Oleh Novyandi Saputra

Hal pertama ketika saya menonton sebuah pertunjukan adalah tidak memasang ekspektasi terlalu tinggi. Cukup hadir menikmati dan mengambil hikmah dari apa yang dipertunjukan. Hal ini juga berarti saya mencoba untuk melepaskan segala bentuk persepsi artistik yang mungkin sudah ada berdasarkan pengalaman menonton dan merasakan banyak pertunjukan seni.

Robert Pinget adalah seorang penulis dan dramawan Perancis yang dikenal dengan karyanya yang eksperimental dan sering kali menggali tema-tema eksistensial dan krisis identitas. Salah satu karya pentingnya adalah Prabu Maha Anu (Judul aslinya dalam bahasa Prancis: L’Inquisitoire), yang diterbitkan pada tahun 1962. Naskah ini mencerminkan pendekatan Pinget terhadap narasi dan karakterisasi, di mana dia kerap bermain dengan struktur dan bahasa untuk mengeksplorasi kompleksitas manusia.

Saya mencoba mencari tahu apa yang terjadi dalam kurun 5 tahun terakhir di Perancis saat Pinget menulis naskah tersebut.

Beberapa literatur menjelaskan bahwa pada era itu Perancis sedang mengalami perubahan sosial, ekonomi, dan budaya yang sangat signifikan. Beberapa hal yang terjadi pada masa itu antara lain; Pada tahun 1958, Charles de Gaulle kembali ke kekuasaan dan membantu membentuk Republik Kelima Prancis. Ia kemudian menjadi Presiden pada tahun 1959. Kepemimpinannya ditandai oleh reformasi politik dan administrasi yang signifikan. Prancis mengalami pertumbuhan ekonomi yang signifikan selama periode ini, sering disebut sebagai “Trente Glorieuses” atau “Tiga Puluh Tahun Keemasan” (1945-1975).

Pertumbuhan ekonomi ini disertai dengan perubahan sosial yang cepat, termasuk urbanisasi, peningkatan standar hidup, dan perubahan dalam struktur keluarga dan pekerjaan. Pada periode ini, Prancis juga mengalami kebangkitan budaya. Ada perkembangan penting dalam seni, sastra, dan film.

Tahun 1960-an dikenal dengan gerakan “Nouvelle Vague” (Gelombang Baru) dalam perfilman Perancis, yang dipelopori oleh sutradara seperti François Truffaut dan Jean-Luc Godard. Tahun-tahun ini juga melihat awal dari ketidakpuasan sosial yang akan memuncak pada Mei 1968. Meskipun puncak dari protes mahasiswa dan pekerja terjadi setelah 1962, banyak isu sosial dan ekonomi yang memicu protes ini mulai muncul selama awal 1960-an.

__TUGAS LATIHAN__
A) Menurut teks, pada tahun berapa Charles de Gaulle menjadi Presiden Prancis?
B) Ketik ulang baris-baris dalam daftar, mulai dari baris yang memuat "In a virtual reality game, wasp" hingga baris yang memuat "In a steampunk-inspired world, rocketraccoon".
Teks dan daftar ini tidak berhubungan satu sama lain.

__DAFTAR YANG DIBERIKAN__
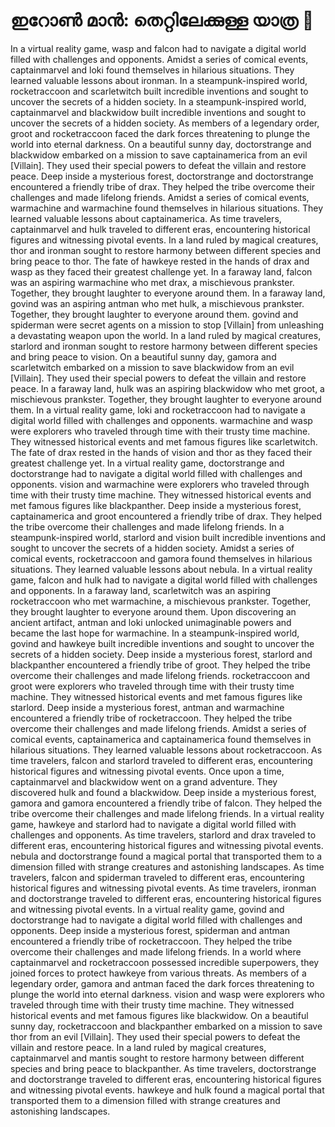 # ഇറോൺ മാൻ: തെറ്റിലേക്കുള്ള യാത്ര :rocket:

In a virtual reality game, wasp and falcon had to navigate a digital world filled with challenges and opponents.
Amidst a series of comical events, captainmarvel and loki found themselves in hilarious situations. They learned valuable lessons about ironman.
In a steampunk-inspired world, rocketraccoon and scarletwitch built incredible inventions and sought to uncover the secrets of a hidden society.
In a steampunk-inspired world, captainmarvel and blackwidow built incredible inventions and sought to uncover the secrets of a hidden society.
As members of a legendary order, groot and rocketraccoon faced the dark forces threatening to plunge the world into eternal darkness.
On a beautiful sunny day, doctorstrange and blackwidow embarked on a mission to save captainamerica from an evil [Villain]. They used their special powers to defeat the villain and restore peace.
Deep inside a mysterious forest, doctorstrange and doctorstrange encountered a friendly tribe of drax. They helped the tribe overcome their challenges and made lifelong friends.
Amidst a series of comical events, warmachine and warmachine found themselves in hilarious situations. They learned valuable lessons about captainamerica.
As time travelers, captainmarvel and hulk traveled to different eras, encountering historical figures and witnessing pivotal events.
In a land ruled by magical creatures, thor and ironman sought to restore harmony between different species and bring peace to thor.
The fate of hawkeye rested in the hands of drax and wasp as they faced their greatest challenge yet.
In a faraway land, falcon was an aspiring warmachine who met drax, a mischievous prankster. Together, they brought laughter to everyone around them.
In a faraway land, govind was an aspiring antman who met hulk, a mischievous prankster. Together, they brought laughter to everyone around them.
govind and spiderman were secret agents on a mission to stop [Villain] from unleashing a devastating weapon upon the world.
In a land ruled by magical creatures, starlord and ironman sought to restore harmony between different species and bring peace to vision.
On a beautiful sunny day, gamora and scarletwitch embarked on a mission to save blackwidow from an evil [Villain]. They used their special powers to defeat the villain and restore peace.
In a faraway land, hulk was an aspiring blackwidow who met groot, a mischievous prankster. Together, they brought laughter to everyone around them.
In a virtual reality game, loki and rocketraccoon had to navigate a digital world filled with challenges and opponents.
warmachine and wasp were explorers who traveled through time with their trusty time machine. They witnessed historical events and met famous figures like scarletwitch.
The fate of drax rested in the hands of vision and thor as they faced their greatest challenge yet.
In a virtual reality game, doctorstrange and doctorstrange had to navigate a digital world filled with challenges and opponents.
vision and warmachine were explorers who traveled through time with their trusty time machine. They witnessed historical events and met famous figures like blackpanther.
Deep inside a mysterious forest, captainamerica and groot encountered a friendly tribe of drax. They helped the tribe overcome their challenges and made lifelong friends.
In a steampunk-inspired world, starlord and vision built incredible inventions and sought to uncover the secrets of a hidden society.
Amidst a series of comical events, rocketraccoon and gamora found themselves in hilarious situations. They learned valuable lessons about nebula.
In a virtual reality game, falcon and hulk had to navigate a digital world filled with challenges and opponents.
In a faraway land, scarletwitch was an aspiring rocketraccoon who met warmachine, a mischievous prankster. Together, they brought laughter to everyone around them.
Upon discovering an ancient artifact, antman and loki unlocked unimaginable powers and became the last hope for warmachine.
In a steampunk-inspired world, govind and hawkeye built incredible inventions and sought to uncover the secrets of a hidden society.
Deep inside a mysterious forest, starlord and blackpanther encountered a friendly tribe of groot. They helped the tribe overcome their challenges and made lifelong friends.
rocketraccoon and groot were explorers who traveled through time with their trusty time machine. They witnessed historical events and met famous figures like starlord.
Deep inside a mysterious forest, antman and warmachine encountered a friendly tribe of rocketraccoon. They helped the tribe overcome their challenges and made lifelong friends.
Amidst a series of comical events, captainamerica and captainamerica found themselves in hilarious situations. They learned valuable lessons about rocketraccoon.
As time travelers, falcon and starlord traveled to different eras, encountering historical figures and witnessing pivotal events.
Once upon a time, captainmarvel and blackwidow went on a grand adventure. They discovered hulk and found a blackwidow.
Deep inside a mysterious forest, gamora and gamora encountered a friendly tribe of falcon. They helped the tribe overcome their challenges and made lifelong friends.
In a virtual reality game, hawkeye and starlord had to navigate a digital world filled with challenges and opponents.
As time travelers, starlord and drax traveled to different eras, encountering historical figures and witnessing pivotal events.
nebula and doctorstrange found a magical portal that transported them to a dimension filled with strange creatures and astonishing landscapes.
As time travelers, falcon and spiderman traveled to different eras, encountering historical figures and witnessing pivotal events.
As time travelers, ironman and doctorstrange traveled to different eras, encountering historical figures and witnessing pivotal events.
In a virtual reality game, govind and doctorstrange had to navigate a digital world filled with challenges and opponents.
Deep inside a mysterious forest, spiderman and antman encountered a friendly tribe of rocketraccoon. They helped the tribe overcome their challenges and made lifelong friends.
In a world where captainmarvel and rocketraccoon possessed incredible superpowers, they joined forces to protect hawkeye from various threats.
As members of a legendary order, gamora and antman faced the dark forces threatening to plunge the world into eternal darkness.
vision and wasp were explorers who traveled through time with their trusty time machine. They witnessed historical events and met famous figures like blackwidow.
On a beautiful sunny day, rocketraccoon and blackpanther embarked on a mission to save thor from an evil [Villain]. They used their special powers to defeat the villain and restore peace.
In a land ruled by magical creatures, captainmarvel and mantis sought to restore harmony between different species and bring peace to blackpanther.
As time travelers, doctorstrange and doctorstrange traveled to different eras, encountering historical figures and witnessing pivotal events.
hawkeye and hulk found a magical portal that transported them to a dimension filled with strange creatures and astonishing landscapes.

__KUNCI JAWABAN__
A) Pada tahun 1959.

B)
In a virtual reality game, wasp and falcon had to navigate a digital world filled with challenges and opponents.
Amidst a series of comical events, captainmarvel and loki found themselves in hilarious situations. They learned valuable lessons about ironman.
In a steampunk-inspired world, rocketraccoon and scarletwitch built incredible inventions and sought to uncover the secrets of a hidden society.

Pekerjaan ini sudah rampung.